▶ **EXERCISE INSTRUCTIONS**:
Go through the material and pull out every line with the string "degrees" in it.

▶ **INPUT**:
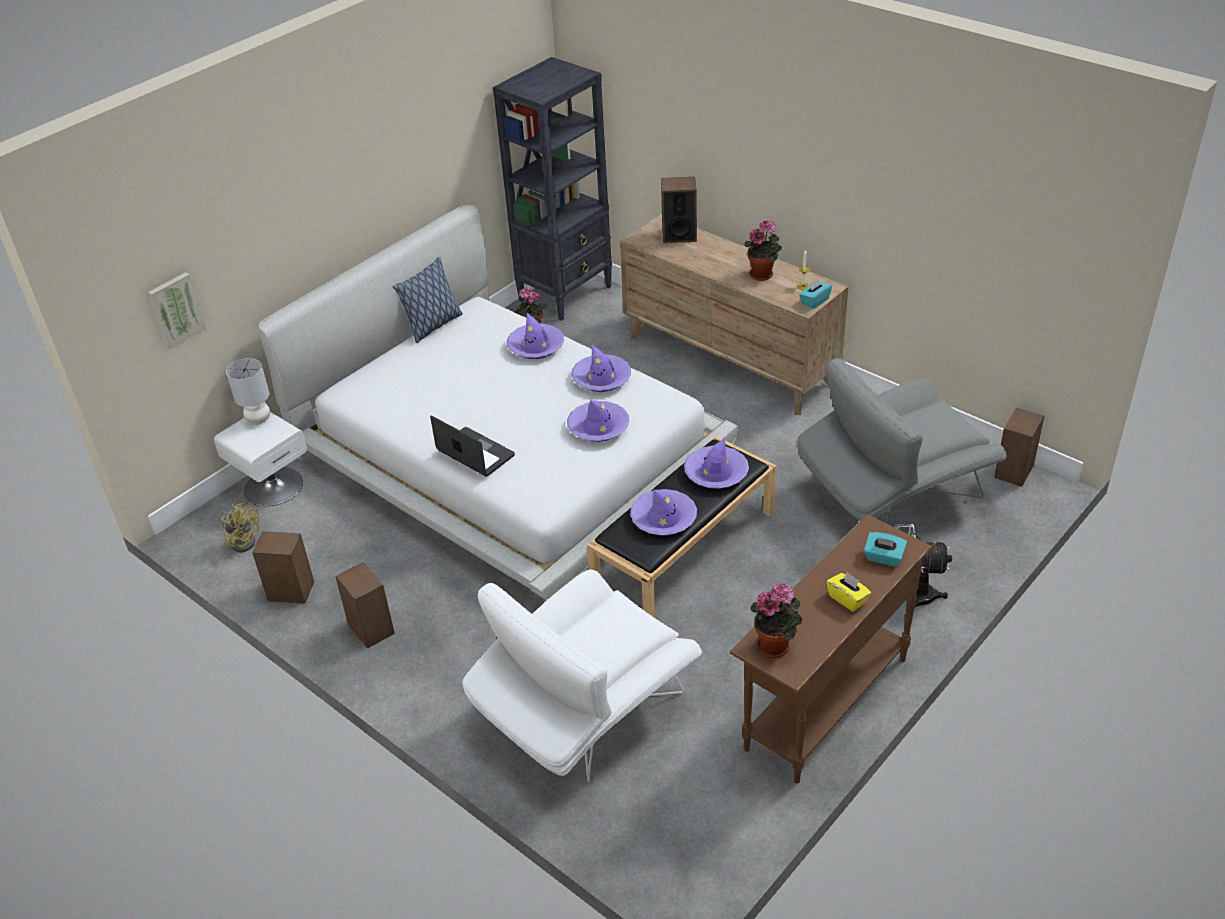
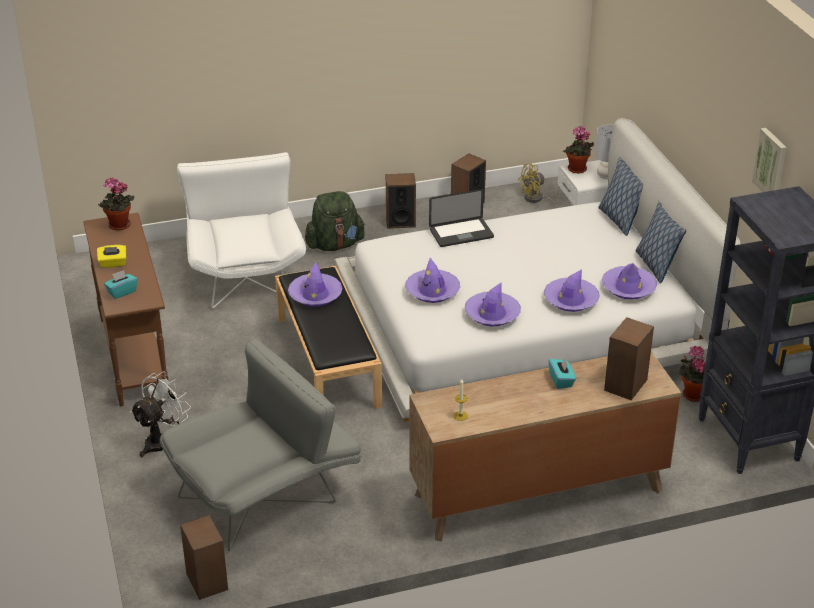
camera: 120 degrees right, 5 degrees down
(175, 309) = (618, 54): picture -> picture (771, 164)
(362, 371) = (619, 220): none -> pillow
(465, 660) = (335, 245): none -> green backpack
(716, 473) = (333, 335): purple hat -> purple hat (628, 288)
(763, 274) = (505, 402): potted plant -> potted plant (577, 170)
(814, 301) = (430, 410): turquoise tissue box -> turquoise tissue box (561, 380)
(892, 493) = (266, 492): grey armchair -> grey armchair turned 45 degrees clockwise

▶ **ANSWER SECTION**:
camera: 120 degrees right, 5 degrees down
(892, 493) = (266, 492): grey armchair -> grey armchair turned 45 degrees clockwise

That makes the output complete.